Start of ENTRIES PROVIDED

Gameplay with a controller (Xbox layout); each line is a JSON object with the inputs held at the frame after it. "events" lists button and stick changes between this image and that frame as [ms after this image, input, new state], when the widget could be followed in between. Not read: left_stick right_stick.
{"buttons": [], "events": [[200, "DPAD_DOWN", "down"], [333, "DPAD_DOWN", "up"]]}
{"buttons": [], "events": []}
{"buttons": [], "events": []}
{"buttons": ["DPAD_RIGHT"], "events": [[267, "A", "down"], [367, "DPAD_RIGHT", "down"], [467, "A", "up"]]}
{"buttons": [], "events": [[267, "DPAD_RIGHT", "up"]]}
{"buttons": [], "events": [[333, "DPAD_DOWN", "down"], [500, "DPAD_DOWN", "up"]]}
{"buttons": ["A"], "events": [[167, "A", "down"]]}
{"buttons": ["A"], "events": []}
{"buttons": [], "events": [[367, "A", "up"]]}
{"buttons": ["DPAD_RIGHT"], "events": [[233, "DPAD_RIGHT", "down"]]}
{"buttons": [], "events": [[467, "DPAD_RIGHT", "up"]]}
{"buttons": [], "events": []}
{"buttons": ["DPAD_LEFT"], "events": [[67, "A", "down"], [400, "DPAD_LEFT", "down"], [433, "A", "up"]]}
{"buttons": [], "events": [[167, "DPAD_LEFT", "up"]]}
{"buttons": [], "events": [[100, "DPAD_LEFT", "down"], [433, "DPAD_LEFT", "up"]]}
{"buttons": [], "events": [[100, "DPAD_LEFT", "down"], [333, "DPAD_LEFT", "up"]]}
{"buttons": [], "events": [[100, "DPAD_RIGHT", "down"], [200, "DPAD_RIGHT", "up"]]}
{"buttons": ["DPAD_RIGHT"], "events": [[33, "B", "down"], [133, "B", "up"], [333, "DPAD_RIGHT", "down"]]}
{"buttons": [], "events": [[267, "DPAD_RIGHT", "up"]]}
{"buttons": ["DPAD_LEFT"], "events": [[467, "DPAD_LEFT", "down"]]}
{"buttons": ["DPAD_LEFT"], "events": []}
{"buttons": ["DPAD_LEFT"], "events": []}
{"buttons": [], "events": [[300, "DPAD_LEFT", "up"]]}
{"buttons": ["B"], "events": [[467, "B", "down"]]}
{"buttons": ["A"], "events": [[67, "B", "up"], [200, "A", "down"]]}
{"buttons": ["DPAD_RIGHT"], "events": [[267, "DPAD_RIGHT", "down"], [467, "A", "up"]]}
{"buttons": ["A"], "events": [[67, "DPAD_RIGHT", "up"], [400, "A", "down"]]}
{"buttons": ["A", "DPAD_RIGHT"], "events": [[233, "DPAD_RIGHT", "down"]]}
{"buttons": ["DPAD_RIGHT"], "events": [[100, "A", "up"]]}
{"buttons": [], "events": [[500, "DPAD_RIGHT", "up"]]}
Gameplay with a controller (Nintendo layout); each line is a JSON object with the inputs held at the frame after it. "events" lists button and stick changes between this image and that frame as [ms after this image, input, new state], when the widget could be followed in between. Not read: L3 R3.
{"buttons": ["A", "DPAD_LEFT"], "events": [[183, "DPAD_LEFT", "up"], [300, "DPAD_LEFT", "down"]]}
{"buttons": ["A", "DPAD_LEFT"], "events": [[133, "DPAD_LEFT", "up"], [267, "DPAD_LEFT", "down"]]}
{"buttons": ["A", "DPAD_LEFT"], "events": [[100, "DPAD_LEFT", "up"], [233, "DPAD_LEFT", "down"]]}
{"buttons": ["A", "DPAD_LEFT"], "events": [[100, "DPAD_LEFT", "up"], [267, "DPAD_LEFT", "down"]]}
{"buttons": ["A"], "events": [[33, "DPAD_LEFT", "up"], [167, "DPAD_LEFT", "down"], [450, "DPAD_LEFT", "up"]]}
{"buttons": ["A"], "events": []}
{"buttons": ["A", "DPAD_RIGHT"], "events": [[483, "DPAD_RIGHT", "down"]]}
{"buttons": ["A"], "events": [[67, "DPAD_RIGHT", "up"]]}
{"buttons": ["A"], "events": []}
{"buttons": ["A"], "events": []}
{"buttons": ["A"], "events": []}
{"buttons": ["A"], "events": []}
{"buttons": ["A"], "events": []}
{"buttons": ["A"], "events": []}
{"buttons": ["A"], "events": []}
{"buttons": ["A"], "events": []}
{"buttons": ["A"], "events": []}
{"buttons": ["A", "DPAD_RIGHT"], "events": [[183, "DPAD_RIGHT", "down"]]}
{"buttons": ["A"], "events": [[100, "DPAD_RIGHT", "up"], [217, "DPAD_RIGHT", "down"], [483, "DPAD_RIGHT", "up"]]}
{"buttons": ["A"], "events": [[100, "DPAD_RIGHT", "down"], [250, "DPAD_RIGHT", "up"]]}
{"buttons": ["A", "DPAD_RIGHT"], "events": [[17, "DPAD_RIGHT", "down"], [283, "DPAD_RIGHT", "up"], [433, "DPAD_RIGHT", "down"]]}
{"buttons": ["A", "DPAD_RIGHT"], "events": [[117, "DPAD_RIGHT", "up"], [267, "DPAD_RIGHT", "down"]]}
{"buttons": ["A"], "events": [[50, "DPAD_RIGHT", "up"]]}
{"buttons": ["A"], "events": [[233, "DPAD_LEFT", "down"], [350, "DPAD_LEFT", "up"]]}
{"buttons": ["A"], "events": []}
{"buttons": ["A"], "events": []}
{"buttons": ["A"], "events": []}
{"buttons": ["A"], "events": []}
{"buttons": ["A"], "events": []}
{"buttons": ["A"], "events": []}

End of ENTRIES PROVIDED

» **WORK TO BE COMPLETED**
A full, exact copy of the entries is the required answer.

» **YOUR RESPONSE**
Gameplay with a controller (Xbox layout); each line is a JSON object with the inputs held at the frame after it. "events" lists button and stick changes between this image and that frame as [ms after this image, input, new state], when the widget could be followed in between. Not read: left_stick right_stick.
{"buttons": [], "events": [[200, "DPAD_DOWN", "down"], [333, "DPAD_DOWN", "up"]]}
{"buttons": [], "events": []}
{"buttons": [], "events": []}
{"buttons": ["DPAD_RIGHT"], "events": [[267, "A", "down"], [367, "DPAD_RIGHT", "down"], [467, "A", "up"]]}
{"buttons": [], "events": [[267, "DPAD_RIGHT", "up"]]}
{"buttons": [], "events": [[333, "DPAD_DOWN", "down"], [500, "DPAD_DOWN", "up"]]}
{"buttons": ["A"], "events": [[167, "A", "down"]]}
{"buttons": ["A"], "events": []}
{"buttons": [], "events": [[367, "A", "up"]]}
{"buttons": ["DPAD_RIGHT"], "events": [[233, "DPAD_RIGHT", "down"]]}
{"buttons": [], "events": [[467, "DPAD_RIGHT", "up"]]}
{"buttons": [], "events": []}
{"buttons": ["DPAD_LEFT"], "events": [[67, "A", "down"], [400, "DPAD_LEFT", "down"], [433, "A", "up"]]}
{"buttons": [], "events": [[167, "DPAD_LEFT", "up"]]}
{"buttons": [], "events": [[100, "DPAD_LEFT", "down"], [433, "DPAD_LEFT", "up"]]}
{"buttons": [], "events": [[100, "DPAD_LEFT", "down"], [333, "DPAD_LEFT", "up"]]}
{"buttons": [], "events": [[100, "DPAD_RIGHT", "down"], [200, "DPAD_RIGHT", "up"]]}
{"buttons": ["DPAD_RIGHT"], "events": [[33, "B", "down"], [133, "B", "up"], [333, "DPAD_RIGHT", "down"]]}
{"buttons": [], "events": [[267, "DPAD_RIGHT", "up"]]}
{"buttons": ["DPAD_LEFT"], "events": [[467, "DPAD_LEFT", "down"]]}
{"buttons": ["DPAD_LEFT"], "events": []}
{"buttons": ["DPAD_LEFT"], "events": []}
{"buttons": [], "events": [[300, "DPAD_LEFT", "up"]]}
{"buttons": ["B"], "events": [[467, "B", "down"]]}
{"buttons": ["A"], "events": [[67, "B", "up"], [200, "A", "down"]]}
{"buttons": ["DPAD_RIGHT"], "events": [[267, "DPAD_RIGHT", "down"], [467, "A", "up"]]}
{"buttons": ["A"], "events": [[67, "DPAD_RIGHT", "up"], [400, "A", "down"]]}
{"buttons": ["A", "DPAD_RIGHT"], "events": [[233, "DPAD_RIGHT", "down"]]}
{"buttons": ["DPAD_RIGHT"], "events": [[100, "A", "up"]]}
{"buttons": [], "events": [[500, "DPAD_RIGHT", "up"]]}
Gameplay with a controller (Nintendo layout); each line is a JSON object with the inputs held at the frame after it. "events" lists button and stick changes between this image and that frame as [ms after this image, input, new state], when the widget could be followed in between. Not read: L3 R3.
{"buttons": ["A", "DPAD_LEFT"], "events": [[183, "DPAD_LEFT", "up"], [300, "DPAD_LEFT", "down"]]}
{"buttons": ["A", "DPAD_LEFT"], "events": [[133, "DPAD_LEFT", "up"], [267, "DPAD_LEFT", "down"]]}
{"buttons": ["A", "DPAD_LEFT"], "events": [[100, "DPAD_LEFT", "up"], [233, "DPAD_LEFT", "down"]]}
{"buttons": ["A", "DPAD_LEFT"], "events": [[100, "DPAD_LEFT", "up"], [267, "DPAD_LEFT", "down"]]}
{"buttons": ["A"], "events": [[33, "DPAD_LEFT", "up"], [167, "DPAD_LEFT", "down"], [450, "DPAD_LEFT", "up"]]}
{"buttons": ["A"], "events": []}
{"buttons": ["A", "DPAD_RIGHT"], "events": [[483, "DPAD_RIGHT", "down"]]}
{"buttons": ["A"], "events": [[67, "DPAD_RIGHT", "up"]]}
{"buttons": ["A"], "events": []}
{"buttons": ["A"], "events": []}
{"buttons": ["A"], "events": []}
{"buttons": ["A"], "events": []}
{"buttons": ["A"], "events": []}
{"buttons": ["A"], "events": []}
{"buttons": ["A"], "events": []}
{"buttons": ["A"], "events": []}
{"buttons": ["A"], "events": []}
{"buttons": ["A", "DPAD_RIGHT"], "events": [[183, "DPAD_RIGHT", "down"]]}
{"buttons": ["A"], "events": [[100, "DPAD_RIGHT", "up"], [217, "DPAD_RIGHT", "down"], [483, "DPAD_RIGHT", "up"]]}
{"buttons": ["A"], "events": [[100, "DPAD_RIGHT", "down"], [250, "DPAD_RIGHT", "up"]]}
{"buttons": ["A", "DPAD_RIGHT"], "events": [[17, "DPAD_RIGHT", "down"], [283, "DPAD_RIGHT", "up"], [433, "DPAD_RIGHT", "down"]]}
{"buttons": ["A", "DPAD_RIGHT"], "events": [[117, "DPAD_RIGHT", "up"], [267, "DPAD_RIGHT", "down"]]}
{"buttons": ["A"], "events": [[50, "DPAD_RIGHT", "up"]]}
{"buttons": ["A"], "events": [[233, "DPAD_LEFT", "down"], [350, "DPAD_LEFT", "up"]]}
{"buttons": ["A"], "events": []}
{"buttons": ["A"], "events": []}
{"buttons": ["A"], "events": []}
{"buttons": ["A"], "events": []}
{"buttons": ["A"], "events": []}
{"buttons": ["A"], "events": []}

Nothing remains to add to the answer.